» EXERCISE REQUIREMENTS
Return everything from the start of the data below down to and including the line that contains "genus: Xanthophyllum", reproducing each line unchanged.

» RECORDS TO PROCESS
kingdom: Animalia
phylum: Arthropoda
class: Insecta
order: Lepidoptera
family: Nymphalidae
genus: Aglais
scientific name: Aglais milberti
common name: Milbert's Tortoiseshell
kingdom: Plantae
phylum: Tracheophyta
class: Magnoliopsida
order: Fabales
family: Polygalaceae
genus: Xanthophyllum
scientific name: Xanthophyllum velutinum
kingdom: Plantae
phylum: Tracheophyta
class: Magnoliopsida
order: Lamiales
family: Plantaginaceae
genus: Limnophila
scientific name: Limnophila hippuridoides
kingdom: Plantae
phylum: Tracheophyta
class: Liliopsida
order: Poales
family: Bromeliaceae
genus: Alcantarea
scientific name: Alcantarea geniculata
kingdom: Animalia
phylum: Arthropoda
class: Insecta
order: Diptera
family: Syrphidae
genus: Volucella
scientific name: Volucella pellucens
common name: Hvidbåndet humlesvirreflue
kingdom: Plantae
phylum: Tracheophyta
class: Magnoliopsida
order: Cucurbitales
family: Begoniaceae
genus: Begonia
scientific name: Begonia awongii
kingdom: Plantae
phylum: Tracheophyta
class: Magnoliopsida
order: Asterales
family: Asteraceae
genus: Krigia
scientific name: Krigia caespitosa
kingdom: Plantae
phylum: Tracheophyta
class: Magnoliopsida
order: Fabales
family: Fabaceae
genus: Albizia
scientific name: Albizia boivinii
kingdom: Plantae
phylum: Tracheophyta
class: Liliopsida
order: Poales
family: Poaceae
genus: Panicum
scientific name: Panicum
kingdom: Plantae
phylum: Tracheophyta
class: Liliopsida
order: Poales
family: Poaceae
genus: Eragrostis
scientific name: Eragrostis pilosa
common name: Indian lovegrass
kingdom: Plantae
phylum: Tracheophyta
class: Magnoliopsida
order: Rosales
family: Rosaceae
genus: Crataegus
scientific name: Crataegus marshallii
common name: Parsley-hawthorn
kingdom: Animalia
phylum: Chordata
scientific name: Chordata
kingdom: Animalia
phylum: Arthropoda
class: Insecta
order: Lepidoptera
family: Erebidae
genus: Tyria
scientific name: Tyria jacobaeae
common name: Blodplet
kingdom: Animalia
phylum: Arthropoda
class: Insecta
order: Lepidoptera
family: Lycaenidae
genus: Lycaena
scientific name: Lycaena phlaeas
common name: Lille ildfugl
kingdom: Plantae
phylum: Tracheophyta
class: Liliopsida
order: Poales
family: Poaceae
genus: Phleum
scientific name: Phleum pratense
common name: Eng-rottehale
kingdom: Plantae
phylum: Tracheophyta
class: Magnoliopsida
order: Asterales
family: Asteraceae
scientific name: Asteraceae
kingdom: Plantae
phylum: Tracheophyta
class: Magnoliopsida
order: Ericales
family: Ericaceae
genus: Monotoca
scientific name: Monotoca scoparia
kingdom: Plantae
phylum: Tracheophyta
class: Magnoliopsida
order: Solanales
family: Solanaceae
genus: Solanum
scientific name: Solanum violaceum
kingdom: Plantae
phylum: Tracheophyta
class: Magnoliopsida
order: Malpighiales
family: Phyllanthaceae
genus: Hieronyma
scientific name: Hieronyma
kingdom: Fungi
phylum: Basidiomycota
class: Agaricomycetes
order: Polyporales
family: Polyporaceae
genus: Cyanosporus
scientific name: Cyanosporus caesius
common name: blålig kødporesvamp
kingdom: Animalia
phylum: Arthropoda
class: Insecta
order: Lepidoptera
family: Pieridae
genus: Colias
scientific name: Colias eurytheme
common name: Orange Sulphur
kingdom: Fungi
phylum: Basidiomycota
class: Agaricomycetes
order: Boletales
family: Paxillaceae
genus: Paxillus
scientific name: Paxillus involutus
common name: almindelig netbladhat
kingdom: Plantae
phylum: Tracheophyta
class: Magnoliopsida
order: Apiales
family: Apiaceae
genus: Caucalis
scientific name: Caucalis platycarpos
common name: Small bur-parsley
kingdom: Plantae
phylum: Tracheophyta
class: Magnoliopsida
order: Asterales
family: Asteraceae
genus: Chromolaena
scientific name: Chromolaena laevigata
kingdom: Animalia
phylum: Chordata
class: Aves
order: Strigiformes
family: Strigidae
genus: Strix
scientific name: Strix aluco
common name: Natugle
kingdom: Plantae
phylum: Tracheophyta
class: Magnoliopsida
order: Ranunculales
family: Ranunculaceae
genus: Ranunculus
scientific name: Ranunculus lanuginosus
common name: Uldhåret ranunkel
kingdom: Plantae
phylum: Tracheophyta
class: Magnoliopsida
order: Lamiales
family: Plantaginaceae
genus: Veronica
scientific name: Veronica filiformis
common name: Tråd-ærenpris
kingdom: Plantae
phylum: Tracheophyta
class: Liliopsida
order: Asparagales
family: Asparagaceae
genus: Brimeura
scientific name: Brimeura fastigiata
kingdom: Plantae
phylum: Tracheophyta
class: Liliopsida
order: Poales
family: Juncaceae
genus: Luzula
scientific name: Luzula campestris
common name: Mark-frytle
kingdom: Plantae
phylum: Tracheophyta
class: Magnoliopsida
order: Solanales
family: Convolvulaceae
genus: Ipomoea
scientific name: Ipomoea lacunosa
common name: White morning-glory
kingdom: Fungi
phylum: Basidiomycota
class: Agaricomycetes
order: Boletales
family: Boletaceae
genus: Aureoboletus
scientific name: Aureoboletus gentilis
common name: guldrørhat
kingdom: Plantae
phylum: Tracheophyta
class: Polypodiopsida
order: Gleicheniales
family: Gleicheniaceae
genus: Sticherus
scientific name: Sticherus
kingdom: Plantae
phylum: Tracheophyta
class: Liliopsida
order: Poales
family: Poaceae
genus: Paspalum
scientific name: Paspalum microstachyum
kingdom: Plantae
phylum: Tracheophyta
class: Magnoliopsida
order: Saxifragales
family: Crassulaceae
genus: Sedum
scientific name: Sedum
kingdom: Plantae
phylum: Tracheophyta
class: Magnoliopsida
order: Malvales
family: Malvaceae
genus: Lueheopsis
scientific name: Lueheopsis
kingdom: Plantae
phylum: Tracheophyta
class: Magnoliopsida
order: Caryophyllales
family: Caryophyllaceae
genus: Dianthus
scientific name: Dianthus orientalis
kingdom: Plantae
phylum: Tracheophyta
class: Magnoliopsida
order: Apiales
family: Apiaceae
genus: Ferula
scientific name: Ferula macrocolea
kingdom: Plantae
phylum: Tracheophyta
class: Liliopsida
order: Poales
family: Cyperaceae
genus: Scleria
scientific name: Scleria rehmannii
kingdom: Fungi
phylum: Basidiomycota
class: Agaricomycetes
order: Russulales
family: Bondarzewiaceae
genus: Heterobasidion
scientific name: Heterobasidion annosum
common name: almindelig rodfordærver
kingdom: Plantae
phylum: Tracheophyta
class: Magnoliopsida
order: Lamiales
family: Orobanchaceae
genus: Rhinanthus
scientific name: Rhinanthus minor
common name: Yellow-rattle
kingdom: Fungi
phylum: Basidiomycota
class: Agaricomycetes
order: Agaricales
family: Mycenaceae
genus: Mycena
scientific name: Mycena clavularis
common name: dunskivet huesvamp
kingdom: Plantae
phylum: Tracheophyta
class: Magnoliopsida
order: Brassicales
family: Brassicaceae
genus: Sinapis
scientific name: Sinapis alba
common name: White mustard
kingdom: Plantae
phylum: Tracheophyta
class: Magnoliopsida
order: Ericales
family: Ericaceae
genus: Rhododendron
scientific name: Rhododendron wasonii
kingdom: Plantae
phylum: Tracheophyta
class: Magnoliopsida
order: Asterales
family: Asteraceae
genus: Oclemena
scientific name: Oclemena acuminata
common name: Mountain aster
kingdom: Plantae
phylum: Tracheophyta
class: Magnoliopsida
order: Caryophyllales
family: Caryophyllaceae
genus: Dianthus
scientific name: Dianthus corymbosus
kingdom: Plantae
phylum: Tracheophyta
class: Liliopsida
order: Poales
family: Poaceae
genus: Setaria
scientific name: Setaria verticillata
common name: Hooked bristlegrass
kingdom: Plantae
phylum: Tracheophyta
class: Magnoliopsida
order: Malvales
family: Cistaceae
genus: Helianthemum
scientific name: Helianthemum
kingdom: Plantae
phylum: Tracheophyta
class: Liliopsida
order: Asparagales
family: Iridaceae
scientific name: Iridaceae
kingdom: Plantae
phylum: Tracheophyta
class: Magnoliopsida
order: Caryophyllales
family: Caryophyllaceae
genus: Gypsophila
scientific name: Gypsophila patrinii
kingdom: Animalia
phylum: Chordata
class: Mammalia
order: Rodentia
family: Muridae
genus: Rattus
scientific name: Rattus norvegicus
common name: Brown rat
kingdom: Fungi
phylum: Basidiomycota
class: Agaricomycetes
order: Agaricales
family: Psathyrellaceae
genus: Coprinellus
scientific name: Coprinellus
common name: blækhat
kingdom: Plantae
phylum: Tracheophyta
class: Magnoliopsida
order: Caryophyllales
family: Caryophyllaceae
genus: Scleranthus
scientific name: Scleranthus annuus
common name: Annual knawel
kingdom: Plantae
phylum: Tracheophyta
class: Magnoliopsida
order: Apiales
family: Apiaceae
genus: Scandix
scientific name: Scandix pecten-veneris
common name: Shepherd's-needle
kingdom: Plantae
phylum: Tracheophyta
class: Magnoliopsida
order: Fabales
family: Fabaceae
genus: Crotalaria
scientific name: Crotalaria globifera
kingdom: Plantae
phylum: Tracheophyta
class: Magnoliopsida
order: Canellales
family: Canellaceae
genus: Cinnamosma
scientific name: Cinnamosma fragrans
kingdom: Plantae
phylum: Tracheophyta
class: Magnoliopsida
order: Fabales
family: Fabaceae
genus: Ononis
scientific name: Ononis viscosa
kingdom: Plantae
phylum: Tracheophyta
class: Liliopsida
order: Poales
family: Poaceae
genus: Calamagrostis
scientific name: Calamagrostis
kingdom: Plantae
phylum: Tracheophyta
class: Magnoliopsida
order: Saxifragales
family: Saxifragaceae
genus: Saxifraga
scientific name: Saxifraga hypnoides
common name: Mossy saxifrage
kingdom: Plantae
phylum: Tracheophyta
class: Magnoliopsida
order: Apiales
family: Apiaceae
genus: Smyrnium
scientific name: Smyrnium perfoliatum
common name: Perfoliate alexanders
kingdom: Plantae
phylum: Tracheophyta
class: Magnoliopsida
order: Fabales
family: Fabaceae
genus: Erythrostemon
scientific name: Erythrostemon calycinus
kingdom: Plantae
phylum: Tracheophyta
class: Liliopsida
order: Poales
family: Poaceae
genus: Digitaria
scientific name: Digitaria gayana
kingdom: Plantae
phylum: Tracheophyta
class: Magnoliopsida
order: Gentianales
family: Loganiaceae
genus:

» ANSWER TO THE TASK
kingdom: Animalia
phylum: Arthropoda
class: Insecta
order: Lepidoptera
family: Nymphalidae
genus: Aglais
scientific name: Aglais milberti
common name: Milbert's Tortoiseshell
kingdom: Plantae
phylum: Tracheophyta
class: Magnoliopsida
order: Fabales
family: Polygalaceae
genus: Xanthophyllum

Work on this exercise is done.